Data extracts:
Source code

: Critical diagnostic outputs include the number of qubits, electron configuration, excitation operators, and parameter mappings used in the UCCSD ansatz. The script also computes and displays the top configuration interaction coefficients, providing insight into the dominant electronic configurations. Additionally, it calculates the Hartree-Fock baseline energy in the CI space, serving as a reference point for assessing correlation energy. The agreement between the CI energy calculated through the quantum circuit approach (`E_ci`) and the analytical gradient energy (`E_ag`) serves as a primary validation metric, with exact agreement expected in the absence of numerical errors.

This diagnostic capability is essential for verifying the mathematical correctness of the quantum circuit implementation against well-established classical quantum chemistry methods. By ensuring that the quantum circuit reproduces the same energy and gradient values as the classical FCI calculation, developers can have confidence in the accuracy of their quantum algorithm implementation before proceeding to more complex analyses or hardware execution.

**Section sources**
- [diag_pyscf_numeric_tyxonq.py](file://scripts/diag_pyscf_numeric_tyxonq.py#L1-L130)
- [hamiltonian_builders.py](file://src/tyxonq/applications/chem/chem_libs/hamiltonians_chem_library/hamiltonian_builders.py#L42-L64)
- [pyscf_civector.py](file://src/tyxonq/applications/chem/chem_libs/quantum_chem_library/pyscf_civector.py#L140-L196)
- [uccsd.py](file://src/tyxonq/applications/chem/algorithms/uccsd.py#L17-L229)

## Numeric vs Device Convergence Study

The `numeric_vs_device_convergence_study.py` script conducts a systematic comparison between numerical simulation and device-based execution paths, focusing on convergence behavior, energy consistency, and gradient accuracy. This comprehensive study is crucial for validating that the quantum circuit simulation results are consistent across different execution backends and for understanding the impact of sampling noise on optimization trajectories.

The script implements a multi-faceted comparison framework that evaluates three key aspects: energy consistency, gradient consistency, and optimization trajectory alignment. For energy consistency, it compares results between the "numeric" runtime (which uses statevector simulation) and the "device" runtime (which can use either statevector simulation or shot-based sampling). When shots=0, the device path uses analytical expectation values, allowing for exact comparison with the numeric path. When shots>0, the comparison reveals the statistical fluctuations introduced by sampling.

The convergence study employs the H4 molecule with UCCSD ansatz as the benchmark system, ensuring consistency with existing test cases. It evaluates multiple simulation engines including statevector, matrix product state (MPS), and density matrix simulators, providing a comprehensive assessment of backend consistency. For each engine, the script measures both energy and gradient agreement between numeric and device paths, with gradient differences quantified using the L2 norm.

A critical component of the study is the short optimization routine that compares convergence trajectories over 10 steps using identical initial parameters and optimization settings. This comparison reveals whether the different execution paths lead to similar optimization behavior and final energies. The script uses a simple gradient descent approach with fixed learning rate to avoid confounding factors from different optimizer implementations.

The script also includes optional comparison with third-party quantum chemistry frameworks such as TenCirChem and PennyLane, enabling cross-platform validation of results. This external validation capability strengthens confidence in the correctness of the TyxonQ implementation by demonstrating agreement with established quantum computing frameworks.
==
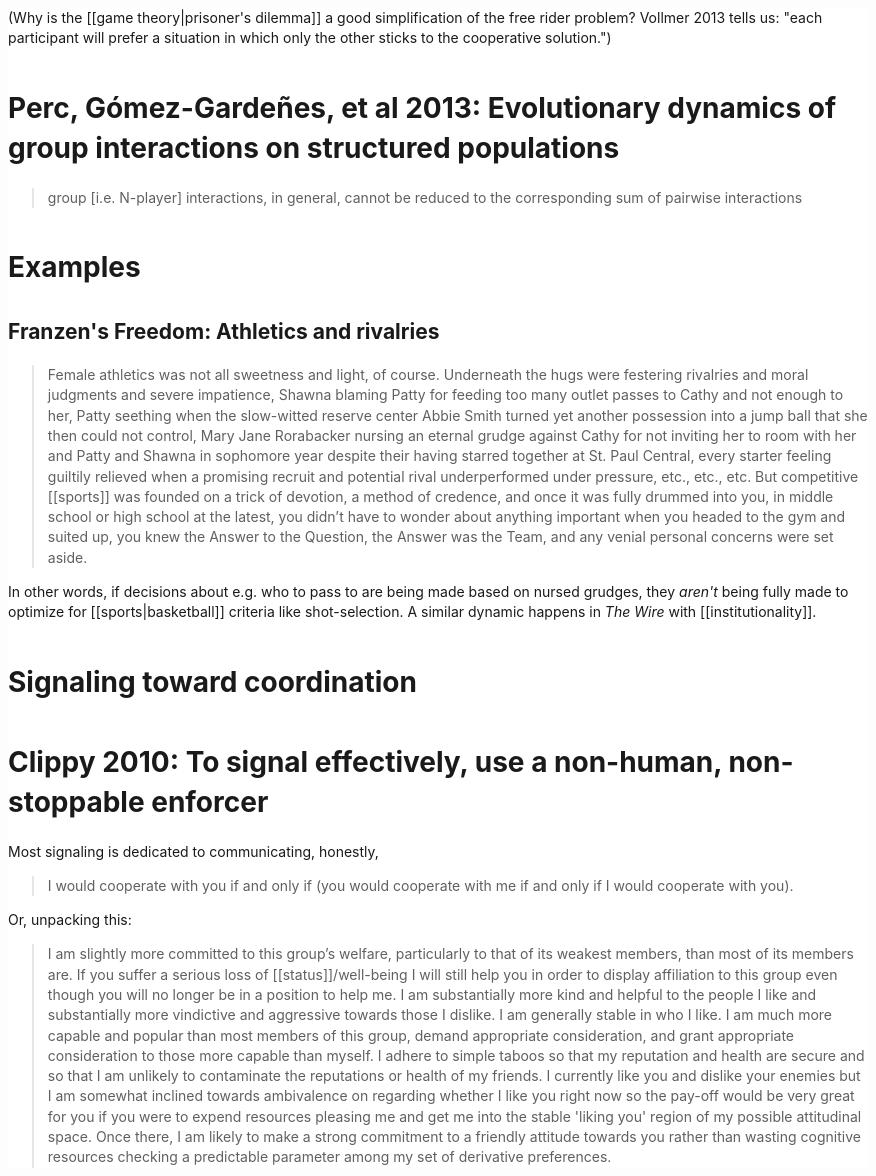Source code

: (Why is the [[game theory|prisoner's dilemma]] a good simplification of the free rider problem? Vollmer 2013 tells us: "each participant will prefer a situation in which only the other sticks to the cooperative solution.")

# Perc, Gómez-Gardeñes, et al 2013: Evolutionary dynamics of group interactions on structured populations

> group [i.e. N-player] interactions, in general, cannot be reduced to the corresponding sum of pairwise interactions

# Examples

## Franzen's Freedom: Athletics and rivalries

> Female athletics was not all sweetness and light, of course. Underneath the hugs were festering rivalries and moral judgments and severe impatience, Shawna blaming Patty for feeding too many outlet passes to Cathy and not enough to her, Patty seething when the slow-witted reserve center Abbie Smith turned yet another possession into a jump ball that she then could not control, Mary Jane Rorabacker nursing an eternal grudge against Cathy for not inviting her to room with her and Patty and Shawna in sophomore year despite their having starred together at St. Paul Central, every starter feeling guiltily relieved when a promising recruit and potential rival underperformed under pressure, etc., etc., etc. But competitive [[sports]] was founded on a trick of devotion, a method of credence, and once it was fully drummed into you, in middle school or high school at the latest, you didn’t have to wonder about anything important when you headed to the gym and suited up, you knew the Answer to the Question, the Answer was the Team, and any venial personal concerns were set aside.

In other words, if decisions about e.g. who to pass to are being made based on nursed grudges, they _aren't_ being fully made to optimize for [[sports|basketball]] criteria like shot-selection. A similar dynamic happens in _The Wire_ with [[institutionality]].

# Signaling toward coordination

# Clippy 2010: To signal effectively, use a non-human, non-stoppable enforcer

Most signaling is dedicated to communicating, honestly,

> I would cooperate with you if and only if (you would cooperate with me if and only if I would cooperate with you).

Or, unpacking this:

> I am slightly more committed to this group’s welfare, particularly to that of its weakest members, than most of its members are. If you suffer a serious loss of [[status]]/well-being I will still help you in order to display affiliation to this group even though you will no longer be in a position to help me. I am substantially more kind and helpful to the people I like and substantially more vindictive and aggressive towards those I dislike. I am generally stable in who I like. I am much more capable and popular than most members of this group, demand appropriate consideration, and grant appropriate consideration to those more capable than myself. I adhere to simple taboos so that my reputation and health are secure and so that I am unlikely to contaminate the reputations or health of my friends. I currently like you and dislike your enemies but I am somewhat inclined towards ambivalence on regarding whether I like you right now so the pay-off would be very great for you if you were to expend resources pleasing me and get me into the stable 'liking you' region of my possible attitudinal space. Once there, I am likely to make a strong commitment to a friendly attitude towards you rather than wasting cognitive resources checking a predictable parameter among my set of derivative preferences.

Activity: Everything above from the line containing "## Numeric vs Device Convergence Study" down to the line containing "on optimization trajectories." should be copied exactly, both end lines included, and nothing else.

Task result:
## Numeric vs Device Convergence Study

The `numeric_vs_device_convergence_study.py` script conducts a systematic comparison between numerical simulation and device-based execution paths, focusing on convergence behavior, energy consistency, and gradient accuracy. This comprehensive study is crucial for validating that the quantum circuit simulation results are consistent across different execution backends and for understanding the impact of sampling noise on optimization trajectories.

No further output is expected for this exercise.